Kiedy Patryk Lipski nie wykorzystał rzutu karnego dla Piasta, riposta zespołu spod Jasnej Góry była błyskawiczna, ponieważ jeszcze w tej samej minucie doprowadził do wyrównania.

W niedzielnym pojedynku z „Białą gwiazdą” trwało to trochę dłużej, bo 18 minut. Rakowowi możemy jednak udzielić rozgrzeszenia za jego „opieszałość”, bo oba gole strzelił grając w dziesiątkę! Wychodzi zatem na to, że wicemistrzowi Polski jest obojętne, czy gra w pełnym zestawieniu, czy musi sobie radzić w osłabieniu. Nie chciałbym się zagalopować, ale jeżeli taki scenariusz będzie się powtarzał, nie pozostanie mi nic innego, jak przyznać, że Raków dysponuje czymś mocniejszym niż kompletem atutów. To talia złożona z samych asów!

Być może się powtarzam, ale nie potrafię wyjść z podziwu dla dokonań poznańskiej Warty. Trener Piotr Tworek dwoi się i troi, by jego zespół na boisku był miły dla przeciwnika niczym rekin młot. Doświadczył tego boleśnie na własnej skórze (i własnym boisku) beniaminek z Łęcznej. Wrażenie zrobił na pewno instynkt strzelecki 22-letniego Belga, Milana Corryna. Ma on wszelkie zadatki, by zostać lisem pola karnego, który załatwi każdego przeciwnika. Wiadomo, wpuścisz lisa do kurnika, będziesz jadł rosół.

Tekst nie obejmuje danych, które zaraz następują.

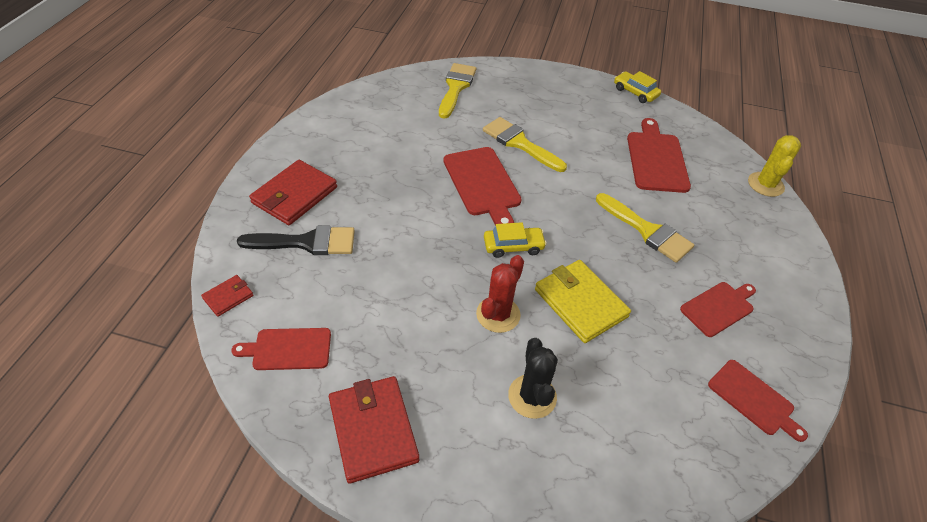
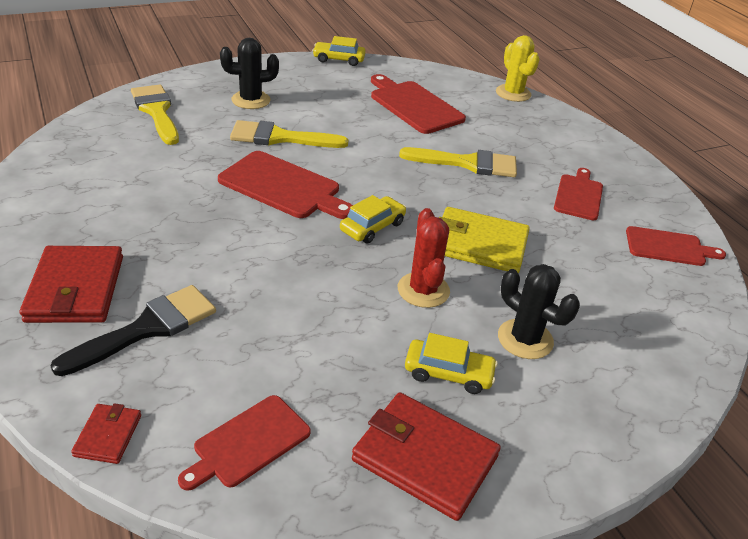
camera: 40 degrees left, 10 degrees down
(449, 385) = (448, 373): none -> yellow car
(529, 103) = (251, 100): none -> black cactus

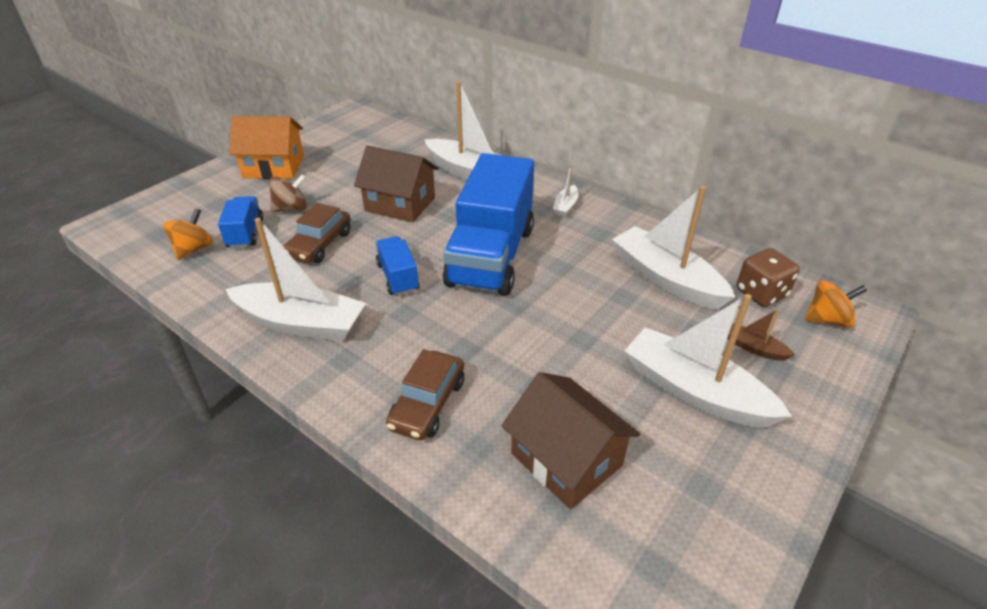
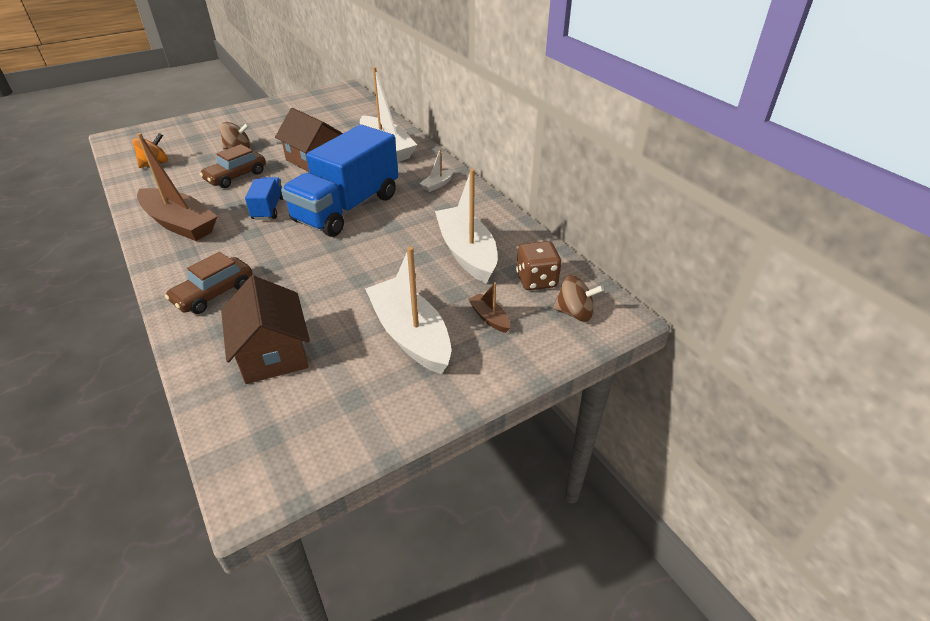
camera: 20 degrees right, 0 degrees up
(245, 233) = (195, 160): blue truck -> none
(274, 167) = (251, 119): orange house -> none
(301, 323) = (180, 224): white boat -> brown boat
(827, 320) = (574, 313): orange spinning top -> brown spinning top

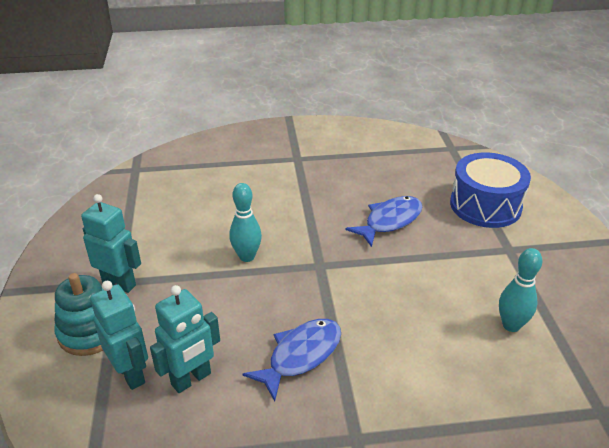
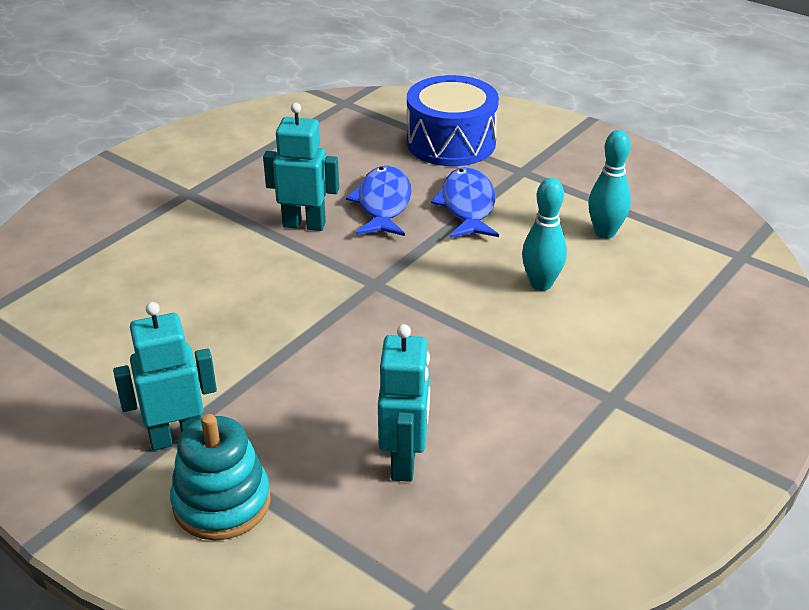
camera: 45 degrees left, 0 degrees up
(131, 373) = (335, 502): turquoise robot -> turquoise robot (304, 224)
(247, 256) = (285, 321): turquoise bowling pin -> turquoise bowling pin (541, 284)
(301, 355) = (474, 370): blue fish -> blue fish (467, 206)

Nie mam najmniejszych wątpliwości, że gdyby Łukasz Zwoliński wykorzystał wszystkie „setki” (z niewykorzystanym rzutem karnym włącznie) w meczu ze Śląskiem, jeszcze przez co najmniej kilka kolejek wszyscy snajperzy oglądaliby jego plecy, zaś Lechia doszlusowałaby w tabeli do grupy liderów. Jego „popisy” były naprawdę irytujące, wyprowadziłyby z równowagi nawet świętego. Od razu skojarzyło mi się to z obrzydliwą kawą, którą kiedyś podano mi w kawiarni. Była to lura, zaparzona chyba na pomyjach i przecedzona przez stare worki po cemencie. Po prostu – nie nadawała się do konsumpcji. I tak samo niestrawny był występ 28-letniego napastnika.

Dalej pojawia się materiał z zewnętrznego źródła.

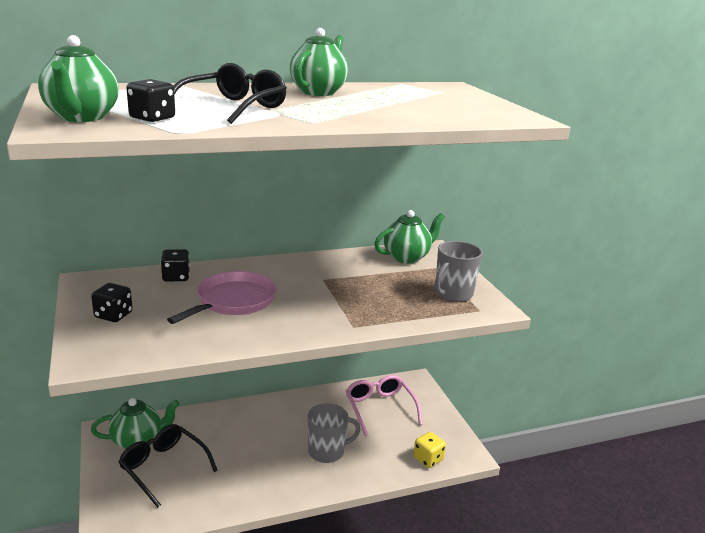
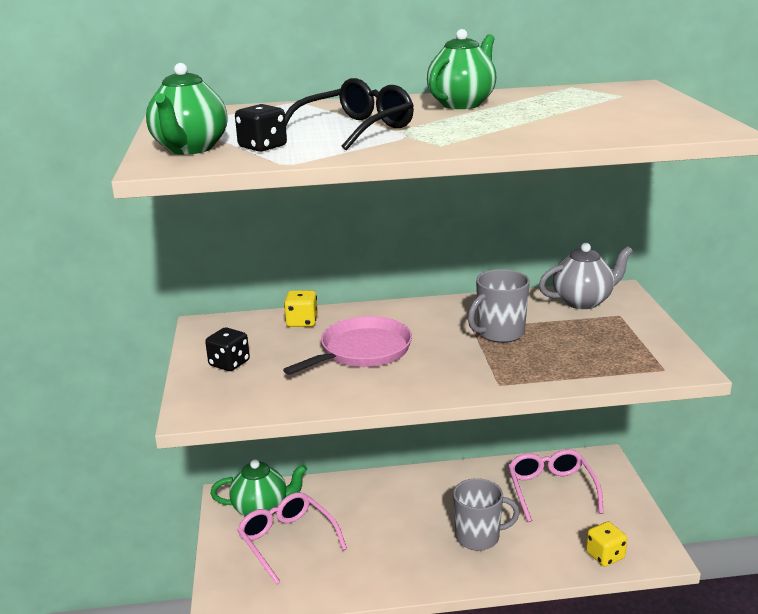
camera: 15 degrees right, 0 degrees up
(163, 467) = (287, 541): black glasses -> pink glasses
(176, 277) = (302, 322): black dice -> yellow dice
(407, 257) = (583, 301): green teapot -> grey teapot
(453, 294) = (633, 348): grey mug -> grey mug (499, 333)

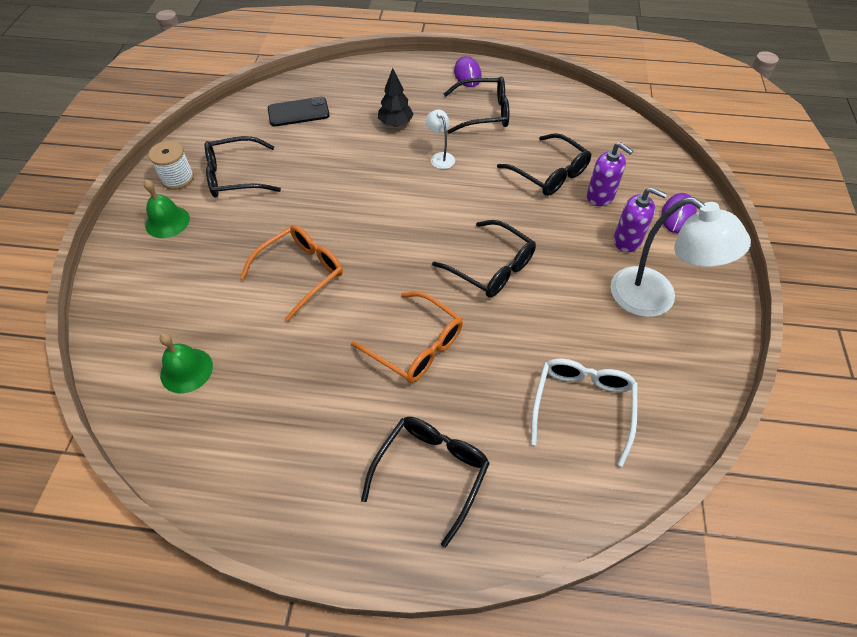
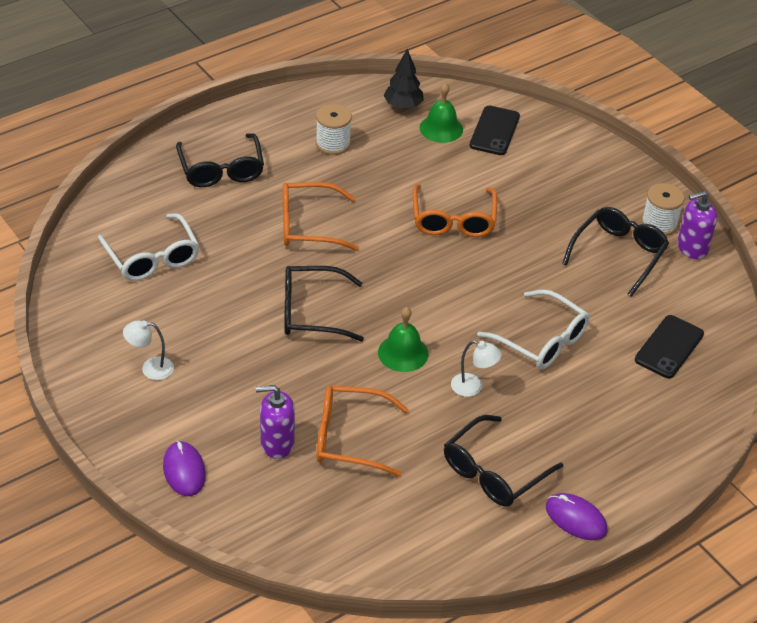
camera: 135 degrees right, 10 degrees down
(152, 333) = (494, 131): none -> black phone
(167, 221) = (607, 192): green bell -> green bell (403, 353)
(296, 425) = (333, 144): none -> white spool
(363, 157) = (541, 340): none -> white glasses
(395, 124) = (563, 397): black tree -> black tree (403, 106)
(549, 173) = (350, 438): black glasses -> orange glasses
(627, 240) = (214, 410): purple soap dispenser -> purple soap dispenser (692, 248)
(655, 299) = (150, 368): white lamp -> white lamp, size x0.46

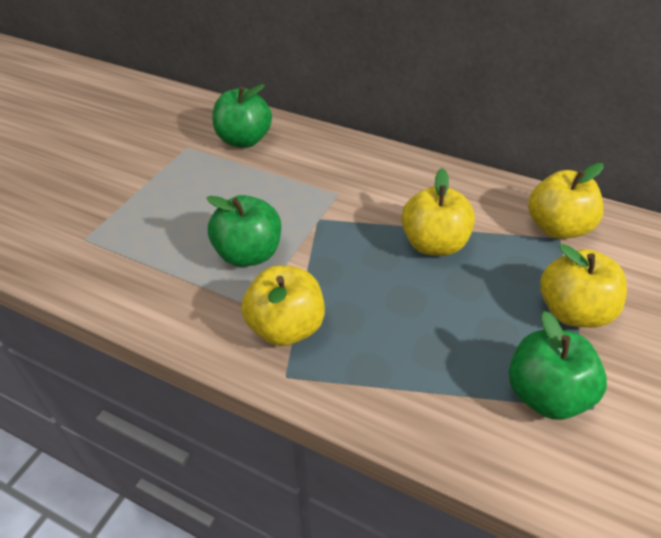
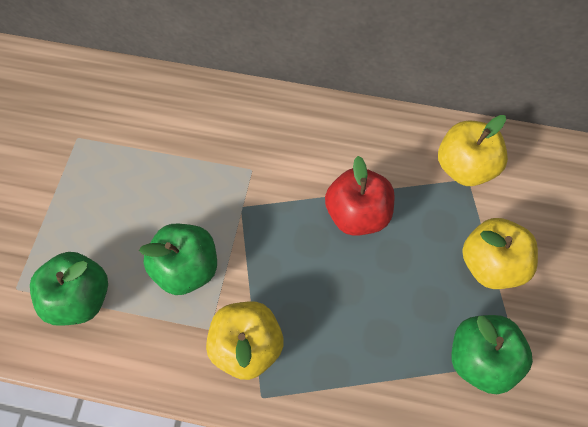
camera: 15 degrees left, 20 degrees up
(244, 140) = (135, 115): green apple -> green apple (80, 297)
(434, 244) = (357, 214): yellow apple -> red apple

Znamiona skandalu miał występ Cracovii w meczu przeciwko Lechowi Poznań. Brak choćby jednego celnego strzału na bramkę przeciwnika w ciągu 90 minut (z małym okładem) to dyskwalifikacja zawodników zakładających koszulki „Pasów”. Nie mam złudzeń – Jan Tomaszewski poszedłby po bandzie i powiedział, że były to tylko wkłady do koszulek. Już kilkadziesiąt lat temu używał tych soczystych określeń. A mnie, tak po ludzku, jest żal trenera Michała Probierza. Na razie czerwienił się niczym dojrzały pomidor, bo następnym takim „pokazie” podwładnych jabłko Adama zacznie mu pulsować jak w agonii.

Do ekstraklasowego towarzystwa na razie nie pasuje Górnik Łęczna. Przecierałem oczy ze zdumienia, widząc, co wyprawiają obrońcy beniaminka w meczu z Wartą. Do istniejącego bałaganu ze swojej strony dodawali odrobinę… chaosu. Jeżeli nie nastąpi błyskawiczna metamorfoza, co graniczyłoby z cudem, ekipa trenera Kamila Kieresia będzie miała takie same szanse na utrzymanie się w ekstraklasie, jak jednonogi na zwycięstwo w konkursie stepowania.